The three journalists from the pro-JVP newspaper Lanka who were arrested last week under the Prevention of Terrorism Act (PTA) are surely on a bad wicket.
Firstly they had reportedly entered a private property in Deniyaya providing false information about their identity. The police maintain that the place is frequented by President Mahinda Rajapaksa and Defence Secretary Gotabhaya Rajapaksa and claim it has doubts as to whether the journalists were on a mission to assassinate the VIPs!
Secondly they are from a paper that has been carrying a series of articles against parliamentarian Wimal Weerawansa.
Thirdly the journalists are on record as saying that the purpose of the visit was to investigate an alleged misuse of vehicles belonging to the Mega Neguma project of the Ministry of Highways which comes under the President.
Fourthly being the reporters from the unofficial paper of the JVP they do not fall into the glamour category of media which ensures prime slots for their plight in the main stream press and the electronic media.
The latest one hears is that Lanka editor has been grilled by the Terrorist Investigation Division (TID) in connection with the three journalists arrested in Deniyaya.
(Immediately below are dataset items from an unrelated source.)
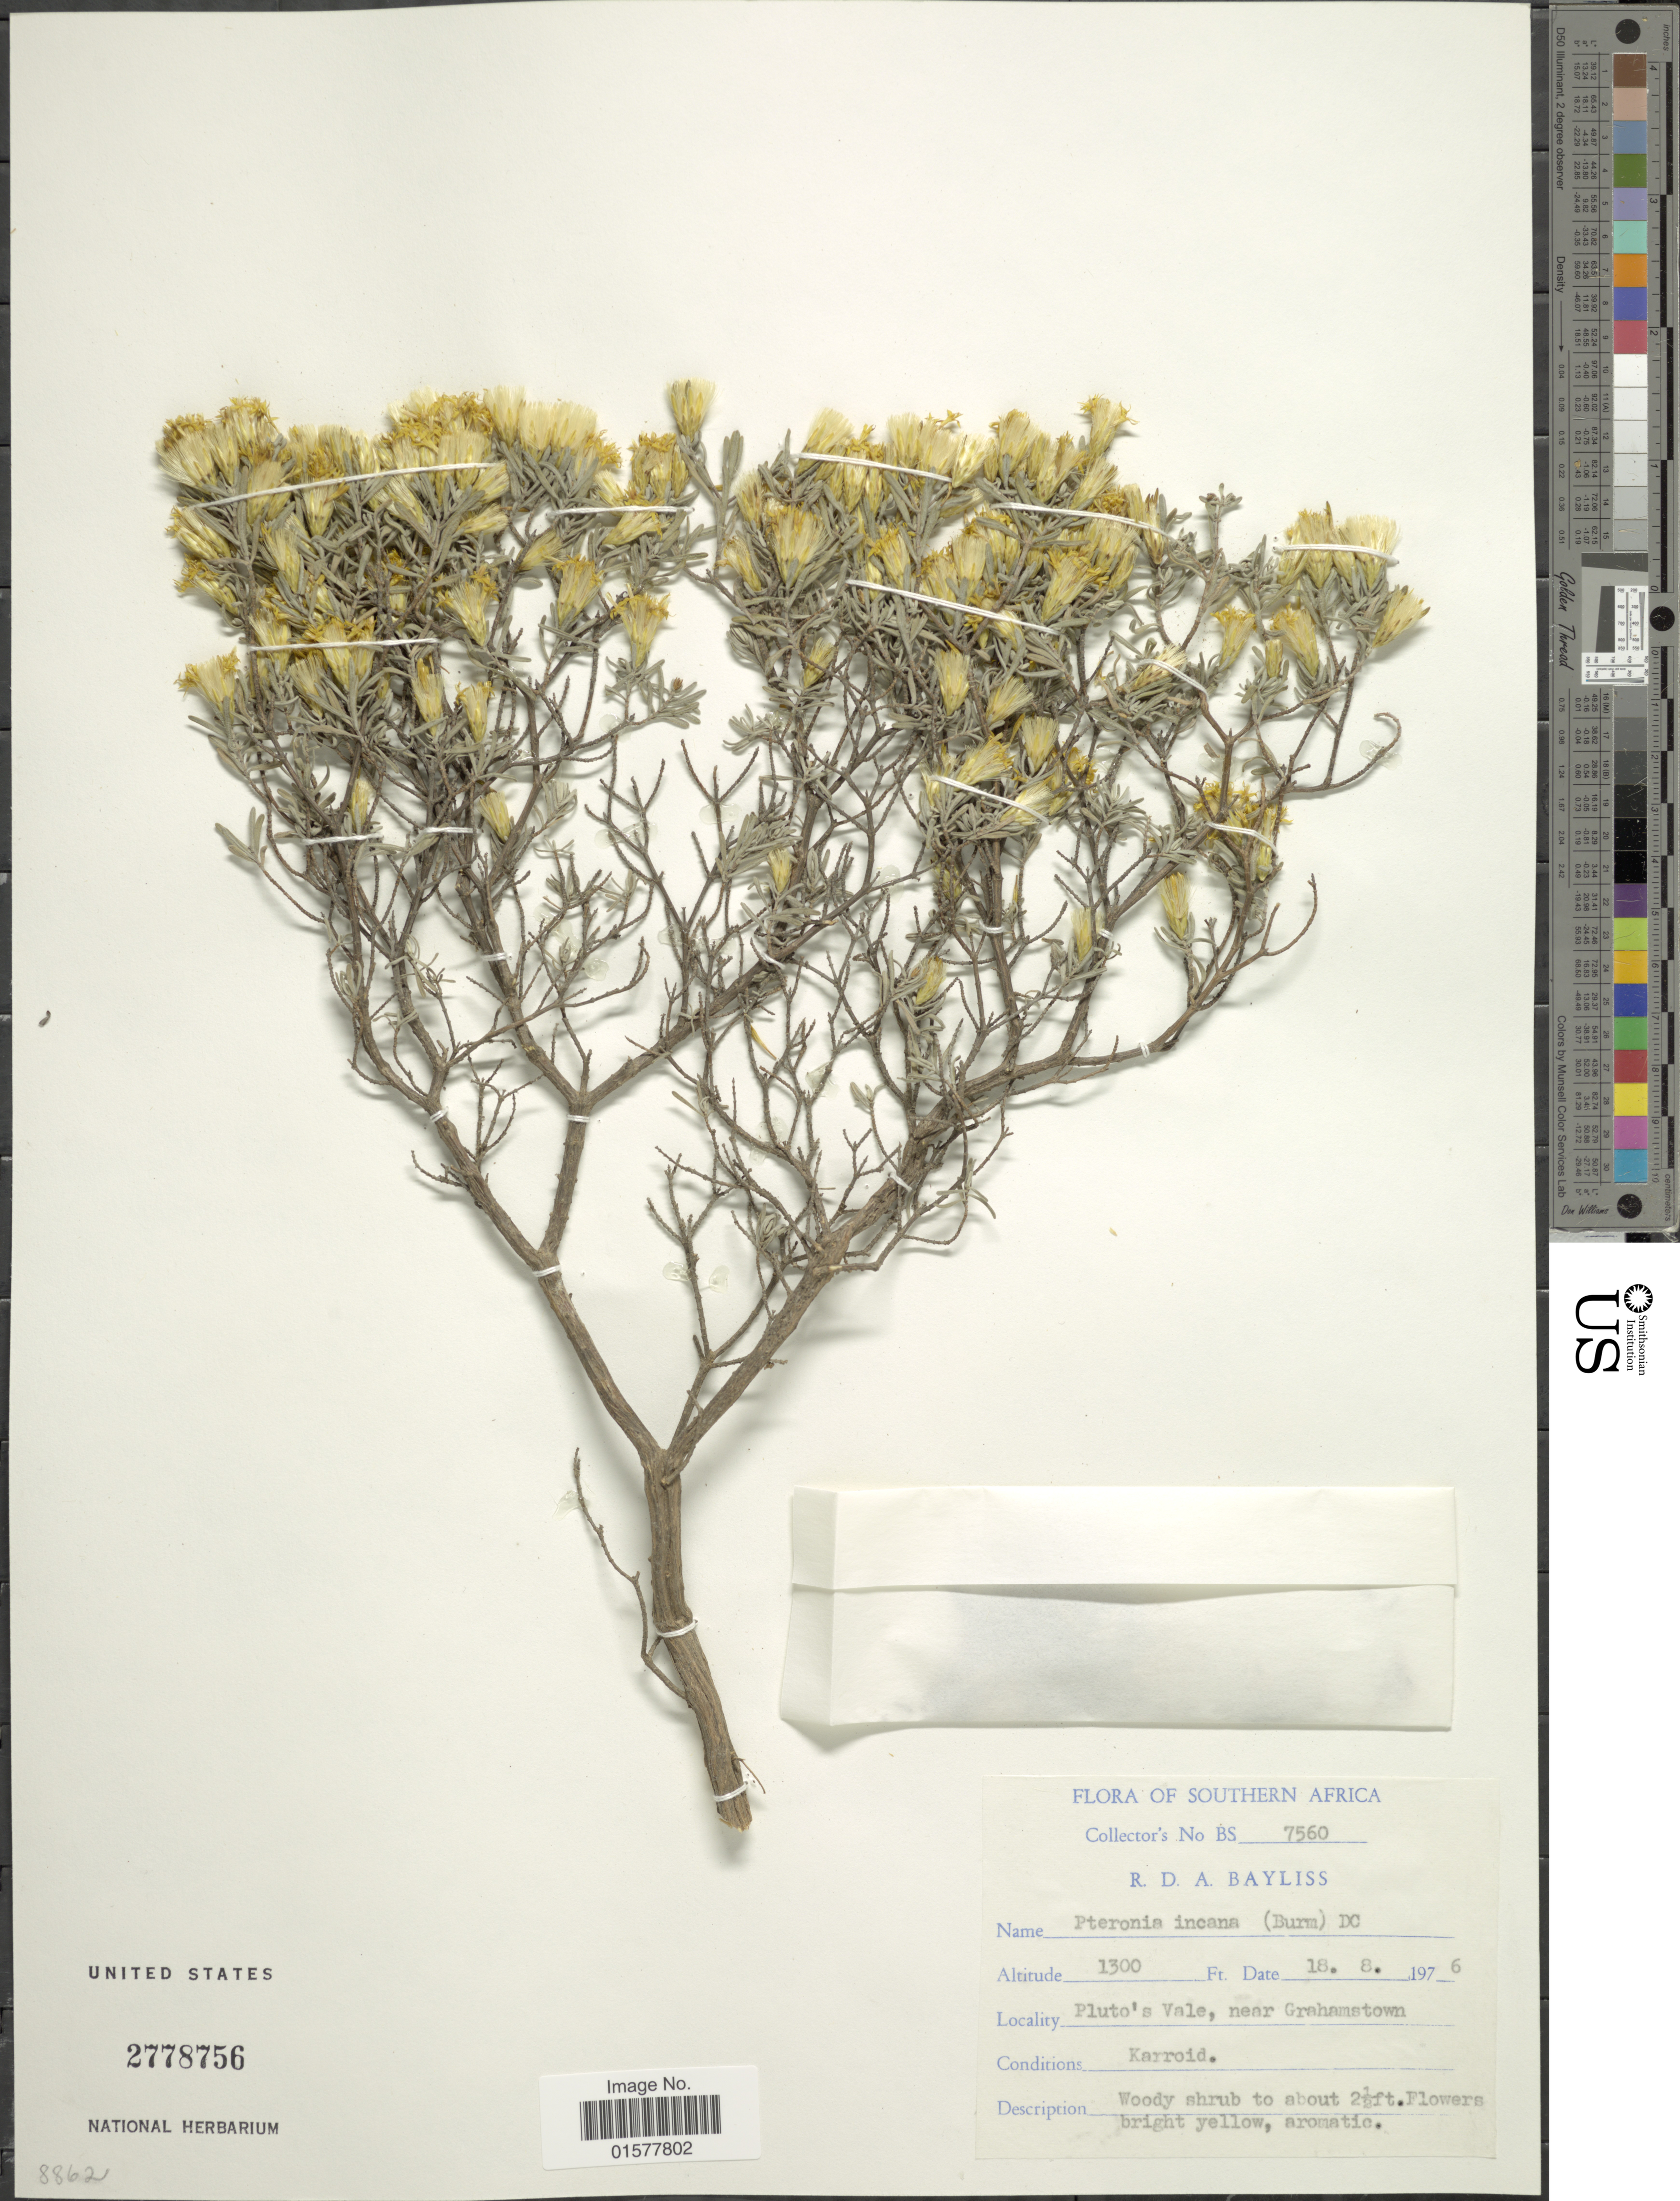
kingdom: Plantae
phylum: Tracheophyta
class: Magnoliopsida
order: Asterales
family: Asteraceae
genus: Pteronia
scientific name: Pteronia incana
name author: DC.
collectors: R. Bayliss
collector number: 7560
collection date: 1976-08-18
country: South Africa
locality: Southern Africa, Pluto's Vale, near Grahamstown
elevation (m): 396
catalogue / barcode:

Any investigation on misuse of state property for private work is certainly of national interest. If the journalists managed to get evidence to prove the argument without getting caught and alerted the public through their paper, one may say, that would have served a national purpose.
But not everyone would agree. Entering private property by misleading the owners or the guards is an offence.
The move to enter private property by giving false information once again raises the issue how far a journalist should go to serve the national interest. Surely a journalist is not above country s law and one cannot get away by saying I am a journalist on a mission after flouting country s laws.
On the other hand if entering the property was the only way to get first hand information on what was going on and the journalists were bent on doing their own research rather than levelling wild allegations .well it is a tricky issue. What really has compounded the matter was the place being one visited by the President and the Defence Secretary, or so the Police say. At a time one hears about assassination attempts on the head of state and the defence secretary at regular intervals, it is easy for the police to slap conspiracy charges against the three journalists and maintain that they may have come to assassinate either the President or the Defence Secretary.
While bulk of the media fraternity is prepared to bail out the fellow media persons on the grounds that they have worked in the interest of the country there s nothing one can do to stop the police from viewing them from an enemy perception.
However perhaps the most disconcerting issue of the whole episode is the detention of the three journalists under the draconian Prevention of Terrorism Act barely a week after journalist J. Tissainayagam was sent to 20 years hard labour under the same piece of legislation.